Convolutional neural networks (CNNs) have become a standard for analysis of biological sequences. Tuning of network architectures is essential for a CNN's performance, yet it requires substantial knowledge of machine learning and commitment of time and effort. This process thus imposes a major barrier to broad and effective application of modern deep learning in genomics. Here we present Automated Modelling for Biological Evidence-based Research (AMBER), a fully automated framework to efficiently design and apply CNNs for genomic sequences. AMBER designs optimal models for user-specified biological questions through the state-of-the-art neural architecture search (NAS). We applied AMBER to the task of modelling genomic regulatory features and demonstrated that the predictions of the AMBER-designed model are significantly more accurate than the equivalent baseline non-NAS models and match or even exceed published expert-designed models. Interpretation of AMBER architecture search revealed its design principles of utilizing the full space of computational operations for accurately modelling genomic sequences. Furthermore, we illustrated the use of AMBER to accurately discover functional genomic variants in allele-specific binding and disease heritability enrichment.
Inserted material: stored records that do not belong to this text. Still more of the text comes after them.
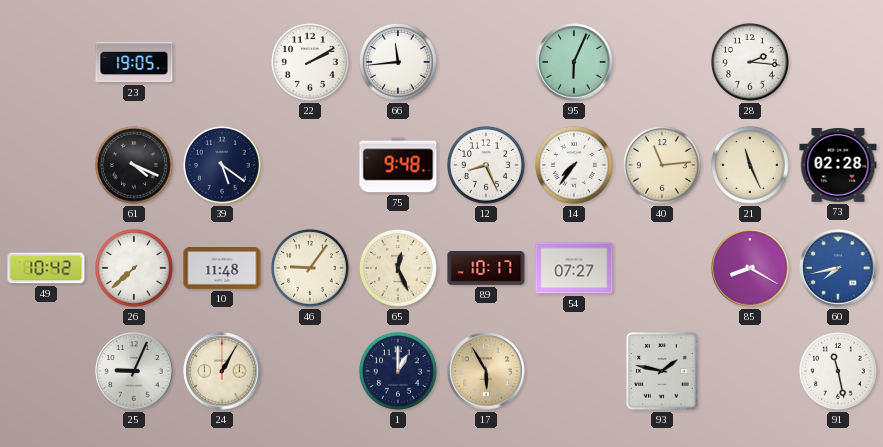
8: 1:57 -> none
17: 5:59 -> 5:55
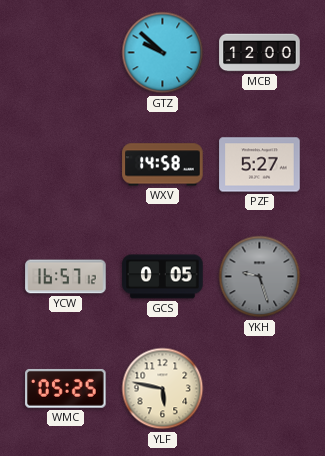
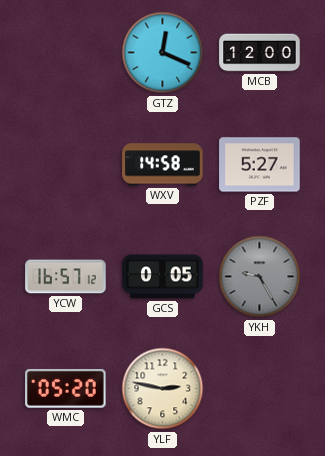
GTZ: 9:52 -> 12:19
YKH: 9:27 -> 9:25
WMC: 05:25 -> 05:20
YLF: 5:47 -> 2:47
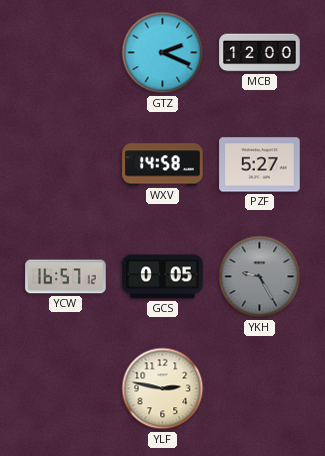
GTZ: 12:19 -> 2:19
WMC: 05:20 -> none
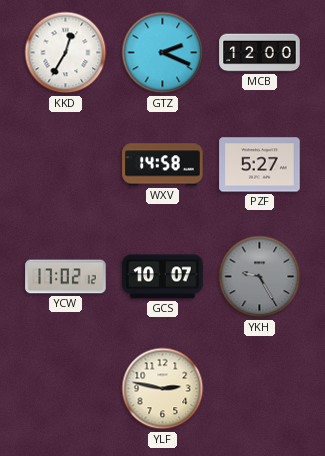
KKD: none -> 12:35
YCW: 16:57 -> 17:02
GCS: 0:05 -> 10:07
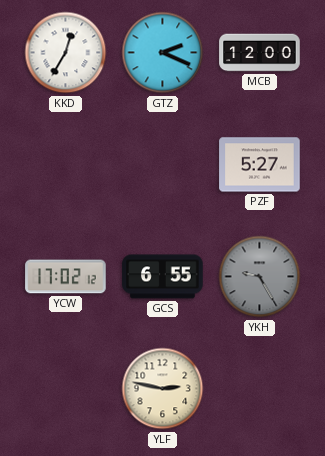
WXV: 14:58 -> none
GCS: 10:07 -> 6:55
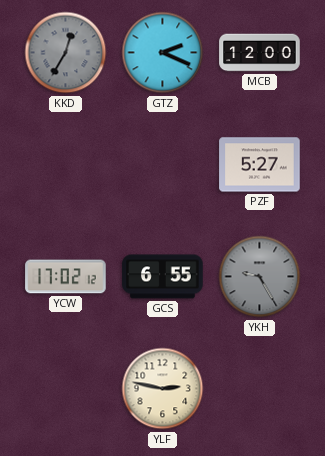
KKD dial: white -> grey
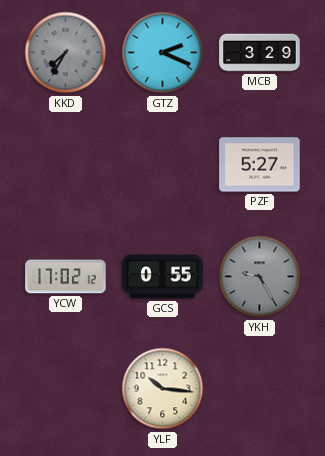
KKD: 12:35 -> 7:35
MCB: 12:00 -> 3:29
GCS: 6:55 -> 0:55
YLF: 2:47 -> 10:16
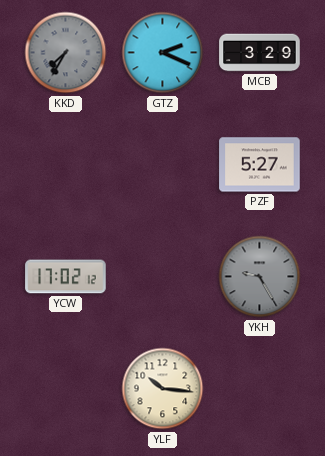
GCS: 0:55 -> none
AMBER provides an efficient automated method for designing accurate deep learning models in genomics. At present, deep learning models in genomics are manually tuned through trial and error, which is time consuming and imposes a barrier for biomedical researchers not trained in machine learning. The authors develop an automated framework to design and apply convolutional neural networks for genomic sequences.

Automated summary

AMBER is a fully automated framework that efficiently designs and applies CNN models for genomic sequences, optimizing models for specific biological questions through state-of-the-art NAS. It has been shown to outperform non-NAS models and even expert-designed models in accurately predicting genomic regulatory features.